Ao longo de minha caminhada cristã, não foram poucas as vezes em que me encontrei cercado por circunstâncias adversas. Em várias situações, carreguei dentro de mim o sentimento de que não conseguiria sair de determinada situação. Se não bastassem os problemas externos que me afligiam, meu ânimo se encontrava debilitado, e sentimentos contraditórios me deixavam ainda mais confuso. Para completar o cenário caótico, em alguns desses momentos, outro elemento intensificava ainda mais a crise: a sensação de que Deus não estava ouvindo minhas palavras ou olhando por mim.
Apesar de ouvirmos pouco acerca desses momentos, eles existem de fato ao longo da jornada cristã. Descrevendo sua angústia em uma dessas fases, João da Cruz chamou tal período de “a noite escura da alma”. Eu, particularmente, tenho optado por chamá-lo simplesmente de deserto.
O deserto, como espaço geográfico, é árido, desolado e transmite a sensação de ausência de vida e iminência de morte. No entanto, na espiritualidade bíblica, o deserto não é lugar de perdição, mas de encontro. Nas Escrituras, ele aparece inúmeras vezes como cenário onde pessoas são surpreendidas pela presença de Deus e por Seu cuidado gracioso.
Assim, o deserto pode ser:
Um lugar para onde somos conduzidos pelas circunstâncias, como Davi;
Um lugar buscado voluntariamente para comunhão com Deus, como Jesus;
Um momento existencial marcado por adversidades, decepções, enfermidades, crises e perdas.
É um tempo que não gostaríamos de atravessar, mas que, no futuro, revela-se essencial para nossa formação espiritual.
Alguns acreditam que o tempo de deserto representa grande perigo para sua caminhada com Deus. Temem que, diante das pressões externas e lutas espirituais, possam desanimar ou até abandonar a fé. No entanto, as histórias bíblicas revelam o oposto:
No deserto, servos do Senhor são lapidados, tomam consciência do amor de Deus e descobrem sua vocação na história.
É ali que, ao invés de se perderem, são encontrados pelo Pai.
Há, porém, um lugar muito mais perigoso para a espiritualidade genuína do que o deserto: o palácio — símbolo de poder e fartura.
No palácio:
Sentimos que tudo está sob nosso controle;
Acreditamos não precisar tanto de Deus;
Atribuímos nossas conquistas à nossa própria força;
Baixamos a guarda e confiamos excessivamente em nós mesmos.
É nesse contexto que dinheiro, sexo e poder se tornam mais sedutores, levando muitos à ruína.

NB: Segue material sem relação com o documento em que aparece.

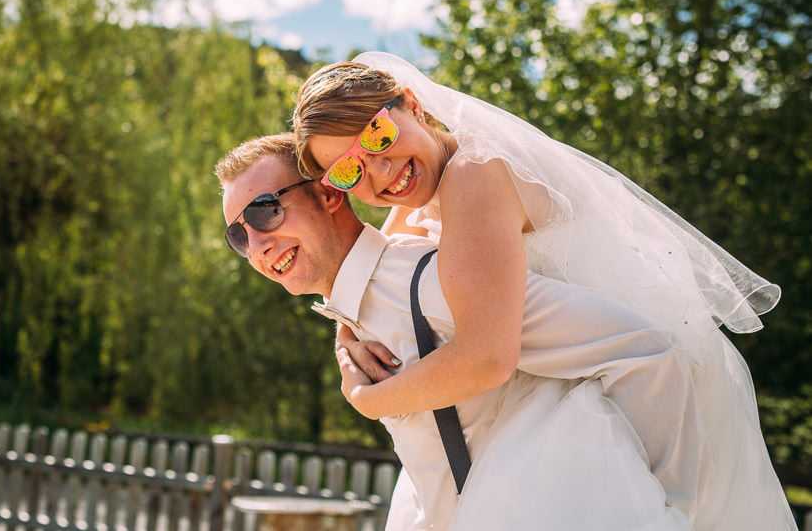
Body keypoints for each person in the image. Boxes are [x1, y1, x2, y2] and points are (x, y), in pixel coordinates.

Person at [291, 52, 796, 531]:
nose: (378, 171)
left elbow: (486, 358)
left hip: (633, 392)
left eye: (377, 135)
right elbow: (387, 255)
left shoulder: (472, 175)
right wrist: (343, 333)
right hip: (591, 378)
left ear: (413, 105)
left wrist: (367, 399)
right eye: (348, 170)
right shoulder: (426, 184)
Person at [215, 133, 699, 530]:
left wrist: (664, 508)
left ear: (327, 193)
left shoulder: (429, 282)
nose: (256, 244)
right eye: (239, 235)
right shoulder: (363, 311)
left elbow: (648, 350)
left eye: (264, 210)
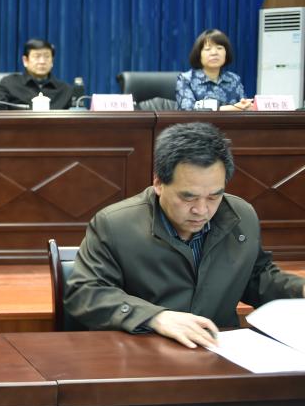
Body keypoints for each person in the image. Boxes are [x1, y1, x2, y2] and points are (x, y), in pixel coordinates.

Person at [64, 122, 304, 349]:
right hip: (143, 353)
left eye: (214, 196)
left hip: (221, 352)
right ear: (159, 183)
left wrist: (300, 290)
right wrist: (155, 317)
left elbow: (257, 278)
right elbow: (85, 293)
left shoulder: (241, 216)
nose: (202, 210)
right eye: (188, 197)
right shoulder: (115, 224)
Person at [175, 29, 252, 111]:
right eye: (208, 49)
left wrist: (247, 106)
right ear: (199, 54)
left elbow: (244, 108)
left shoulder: (234, 79)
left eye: (219, 48)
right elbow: (187, 109)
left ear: (226, 53)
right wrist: (232, 108)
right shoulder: (186, 79)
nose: (214, 53)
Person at [0, 39, 73, 110]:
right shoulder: (9, 84)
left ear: (52, 61)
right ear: (25, 61)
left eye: (47, 57)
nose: (42, 61)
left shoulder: (65, 90)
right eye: (37, 56)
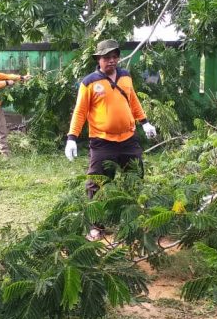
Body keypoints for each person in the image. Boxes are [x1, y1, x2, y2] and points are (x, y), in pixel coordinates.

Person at [64, 39, 157, 238]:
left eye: (115, 57)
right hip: (102, 141)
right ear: (98, 59)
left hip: (128, 139)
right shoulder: (89, 82)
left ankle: (133, 221)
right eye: (107, 57)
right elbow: (80, 112)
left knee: (135, 178)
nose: (112, 61)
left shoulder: (125, 77)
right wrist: (72, 137)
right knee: (97, 182)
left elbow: (133, 100)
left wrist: (145, 121)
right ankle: (95, 225)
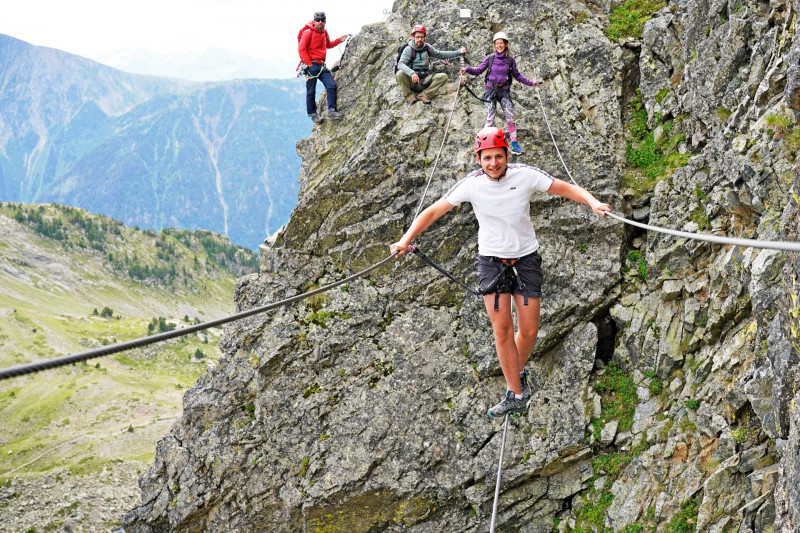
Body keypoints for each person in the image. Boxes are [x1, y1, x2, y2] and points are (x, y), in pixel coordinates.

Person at [389, 127, 611, 418]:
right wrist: (406, 240)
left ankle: (517, 372)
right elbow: (432, 212)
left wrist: (593, 202)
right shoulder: (471, 184)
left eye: (498, 156)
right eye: (487, 158)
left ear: (507, 154)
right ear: (478, 159)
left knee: (529, 329)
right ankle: (515, 392)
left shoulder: (526, 175)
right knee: (503, 329)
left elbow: (565, 188)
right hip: (492, 262)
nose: (493, 163)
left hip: (525, 260)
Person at [460, 32, 538, 155]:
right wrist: (467, 69)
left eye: (501, 43)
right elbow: (479, 70)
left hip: (504, 91)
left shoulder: (510, 60)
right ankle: (484, 144)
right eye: (497, 43)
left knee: (510, 116)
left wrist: (530, 83)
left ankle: (515, 145)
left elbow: (517, 75)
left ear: (506, 44)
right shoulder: (490, 58)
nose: (499, 45)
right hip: (491, 90)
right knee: (490, 117)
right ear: (494, 45)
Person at [298, 11, 350, 123]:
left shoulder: (324, 32)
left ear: (325, 22)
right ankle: (313, 114)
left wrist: (339, 40)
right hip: (311, 65)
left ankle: (332, 110)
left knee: (331, 85)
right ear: (314, 21)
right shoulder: (308, 33)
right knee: (311, 92)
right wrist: (309, 63)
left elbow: (328, 45)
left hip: (321, 65)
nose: (320, 22)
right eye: (318, 20)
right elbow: (301, 49)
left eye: (322, 20)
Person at [396, 25, 467, 105]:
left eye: (422, 37)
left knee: (443, 76)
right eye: (418, 37)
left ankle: (424, 95)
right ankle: (410, 97)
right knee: (400, 74)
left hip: (424, 80)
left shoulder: (427, 48)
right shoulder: (408, 49)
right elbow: (401, 64)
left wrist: (458, 52)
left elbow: (441, 54)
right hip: (412, 81)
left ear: (425, 37)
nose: (420, 39)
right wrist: (412, 73)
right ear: (413, 37)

As biografias bíblicas e da história cristã confirmam:
a maioria das quedas espirituais ocorre nos palácios, não nos desertos.
Somos convidados a desenvolver uma espiritualidade que transita por ambas as realidades.
A confiar no caráter de Deus;
A nos submeter aos Seus desígnios;
A descansar mesmo quando Sua vontade não corresponde à nossa.
Exercitar humildade;
Reconhecer que tudo vem das mãos do Senhor;
Entender que bênçãos não são privilégios, mas responsabilidades.
Cada espaço traz suas próprias armadilhas:
Desertos: amargura, dúvida e desconfiança;
Palácios: autossuficiência, orgulho e ilusão de controle.
Com essa consciência, entendemos melhor as palavras de Paulo em Filipenses 4.10-13:
“Alegro-me grandemente no Senhor (…) pois aprendi a adaptar-me a toda e qualquer circunstância.
Sei o que é passar necessidade e sei o que é ter fartura.
Aprendi o segredo de viver contente em toda e qualquer situação,
seja bem alimentado, seja com fome, tendo muito ou passando necessidade.
Tudo posso naquele que me fortalece.”
Aprender a cruzar desertos e a viver nos palácios é tarefa que exige uma vida inteira de oração e dependência de Deus. Mas é preciso concordar plenamente com o apóstolo: tudo podemos no Senhor.
Somente isso explica o fato de que, apesar dos desertos e palácios, ainda estamos firmes — e, apesar dos tombos e deslizes, continuamos no caminho.